== What to work on ==
Using the listing, copy each whole line that features "cuatro".

Data shown Block Start

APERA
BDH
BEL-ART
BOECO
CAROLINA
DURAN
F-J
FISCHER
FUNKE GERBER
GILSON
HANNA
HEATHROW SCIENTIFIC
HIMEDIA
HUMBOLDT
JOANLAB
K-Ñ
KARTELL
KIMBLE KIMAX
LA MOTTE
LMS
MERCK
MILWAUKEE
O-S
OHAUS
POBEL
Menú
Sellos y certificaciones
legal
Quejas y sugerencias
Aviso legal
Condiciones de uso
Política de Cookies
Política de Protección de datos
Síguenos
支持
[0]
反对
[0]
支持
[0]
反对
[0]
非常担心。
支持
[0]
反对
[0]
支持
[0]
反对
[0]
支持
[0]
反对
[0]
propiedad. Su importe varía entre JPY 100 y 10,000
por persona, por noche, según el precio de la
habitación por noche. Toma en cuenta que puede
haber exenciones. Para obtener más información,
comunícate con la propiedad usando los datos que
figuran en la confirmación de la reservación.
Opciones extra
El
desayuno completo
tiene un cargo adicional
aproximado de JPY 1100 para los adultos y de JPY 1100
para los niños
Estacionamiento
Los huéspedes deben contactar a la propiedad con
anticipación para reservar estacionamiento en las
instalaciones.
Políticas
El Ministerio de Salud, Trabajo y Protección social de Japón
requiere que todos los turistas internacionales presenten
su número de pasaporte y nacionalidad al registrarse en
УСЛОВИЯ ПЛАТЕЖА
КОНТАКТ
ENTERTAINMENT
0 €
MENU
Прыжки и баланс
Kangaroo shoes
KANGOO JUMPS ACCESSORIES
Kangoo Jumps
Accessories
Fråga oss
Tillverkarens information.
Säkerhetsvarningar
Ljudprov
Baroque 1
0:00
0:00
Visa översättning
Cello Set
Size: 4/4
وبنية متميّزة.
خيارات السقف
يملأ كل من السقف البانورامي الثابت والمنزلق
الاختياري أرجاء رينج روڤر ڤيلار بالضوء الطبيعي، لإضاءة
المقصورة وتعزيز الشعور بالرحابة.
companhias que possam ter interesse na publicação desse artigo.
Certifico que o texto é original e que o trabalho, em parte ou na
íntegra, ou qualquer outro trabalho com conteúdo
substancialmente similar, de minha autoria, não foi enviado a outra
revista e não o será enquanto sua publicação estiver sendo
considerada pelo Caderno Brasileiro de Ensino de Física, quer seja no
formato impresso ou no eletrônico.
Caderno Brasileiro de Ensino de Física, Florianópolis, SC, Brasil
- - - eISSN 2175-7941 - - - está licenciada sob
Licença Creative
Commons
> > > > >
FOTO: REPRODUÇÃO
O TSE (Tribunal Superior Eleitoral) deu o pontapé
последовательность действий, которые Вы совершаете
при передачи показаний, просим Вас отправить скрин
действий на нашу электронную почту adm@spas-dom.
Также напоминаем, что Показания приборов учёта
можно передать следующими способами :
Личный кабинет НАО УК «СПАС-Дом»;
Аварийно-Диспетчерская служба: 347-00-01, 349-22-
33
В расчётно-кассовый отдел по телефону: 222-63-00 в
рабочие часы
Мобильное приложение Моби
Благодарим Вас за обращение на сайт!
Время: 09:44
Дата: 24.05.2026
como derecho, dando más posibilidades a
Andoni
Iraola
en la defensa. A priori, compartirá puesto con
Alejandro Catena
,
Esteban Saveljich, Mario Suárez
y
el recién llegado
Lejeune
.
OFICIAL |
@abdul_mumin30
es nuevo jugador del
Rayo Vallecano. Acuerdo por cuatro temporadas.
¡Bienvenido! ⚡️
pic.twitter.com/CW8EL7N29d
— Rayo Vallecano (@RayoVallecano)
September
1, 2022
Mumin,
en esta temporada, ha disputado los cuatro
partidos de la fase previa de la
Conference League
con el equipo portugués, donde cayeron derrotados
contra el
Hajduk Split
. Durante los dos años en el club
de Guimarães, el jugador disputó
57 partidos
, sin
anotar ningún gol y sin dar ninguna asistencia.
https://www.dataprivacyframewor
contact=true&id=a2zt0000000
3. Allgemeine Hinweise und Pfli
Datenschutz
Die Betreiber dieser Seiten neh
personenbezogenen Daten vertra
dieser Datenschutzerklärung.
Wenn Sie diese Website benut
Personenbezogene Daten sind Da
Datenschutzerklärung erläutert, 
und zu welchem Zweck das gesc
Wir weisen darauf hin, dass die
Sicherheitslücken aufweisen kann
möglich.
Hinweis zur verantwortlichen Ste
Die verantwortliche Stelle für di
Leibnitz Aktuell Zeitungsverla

Data shown Block End

== Response for this exercise ==
Rayo Vallecano. Acuerdo por cuatro temporadas.
en esta temporada, ha disputado los cuatro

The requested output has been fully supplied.